## Текст отрывка
╔══
После полутора часов беседы Владимир прилёг на диванчик в кафе: «Извините, нужно принять горизонтальное положение. Не могу долго сидеть после операций…» Понимаем: пора закругляться.
— На стыке веков вы пару лет поработали с Валерием Овчинниковым. У каждого, кто в жизни плотно с ним соприкасался, есть своя байка о Бормане. У вас тоже должна быть.
— На сборах в Армении объявляет: «Послезавтра кросс — 20 километров». Все — раз — сразу начинают придумывать себе отмазки наперёд. Один думает: сошлюсь на температуру, второй — «потяну» завтра ногу на тренировке. Утром просыпаемся, зарядка, завтрак. Приходим на тренировку. Борман: «Ну что, ребята, готовы? Побежали». Перехитрил всех, не успели откосить.
— Выдержали?
— Там был надувной зал, пылища. Круг — всего 200 метров. Я бежал 2 часа 40 минут. Уже все переодеться, помыться и пообедать успели, а я только финишировал. Борман подходит: «Вов, а ты где в Москве живёшь?» «В Строгино». «До ЦСКА далеко?». «Километров 15», — отвечаю. «Ну вот, — ухмыляется, — теперь можешь спокойно туда-обратно бегать».
— Подкаты с разбега в мяч на тренировках застали? Про них ваш партнер по ЦСКА и по Нижнему Кузнецов рассказывал.
╚══
## Вопросы
1 > Определите, соответствуют ли отрывку из интервью утверждения (а), (б) и (в). Для каждого ответьте «да» или «нет» и приведите решающие слова отрывка в точной цитате.
(а) Кросс на сборах проходил в надувном зале с кругом длиной 200 метров.
(б) Владимир пробежал дистанцию быстрее чем за два часа.
(в) Участники сборов успели придумать отговорки и избежали кросса.
2 > Продолжите отрывок из интервью и начните с ответа, который следует за последней репликой.

## Строки
╔══
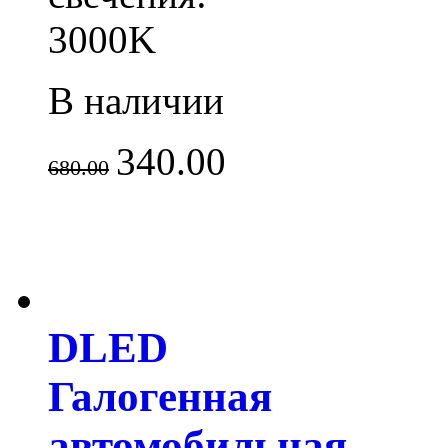
3000K
В наличии
340.00
680.00
DLED
Галогенная
автомобильная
╚══
## Ответы к заданиям
1 >
(а) Да: «Там был надувной зал, пылища. Круг — всего 200 метров.»
(б) Нет: «Я бежал 2 часа 40 минут.»
(в) Нет: «Перехитрил всех, не успели откосить.»

2 >
— Было круче упражнение. Один ложится на землю, а второй со всей силы лупит ему мячом в живот. И этот, первый, должен терпеть.
— Сильно.
— Или вот ещё. Партнёр отдаёт тебе передачу и сразу же двумя ногами прыгает в тебя в подкате. А поле было жёсткое-жёсткое, земля засохшая. Пришлось отрабатывать. А Борман сидит себе на лавочке, отдыхает — кофеечек, сигаретка…
— У него помощник был специфический.
— Козин. Фамилия соответствует — всё козни строил. От Овчинникова ни на шаг, всё докладывал. Мы к нему соответственно относились — просто ненавидели.
— Ещё что-то было?
— В карьере на базе я как-то поймал карпа килограмм на шесть. Отдал поварихам — приготовьте ребятам. Тренер тут как тут: «Так, команде эту рыбу ни в коем случае нельзя. Она же больная».
— Выкинули?
— Ага, как же. Борман сам и слопал — одни кости оставил.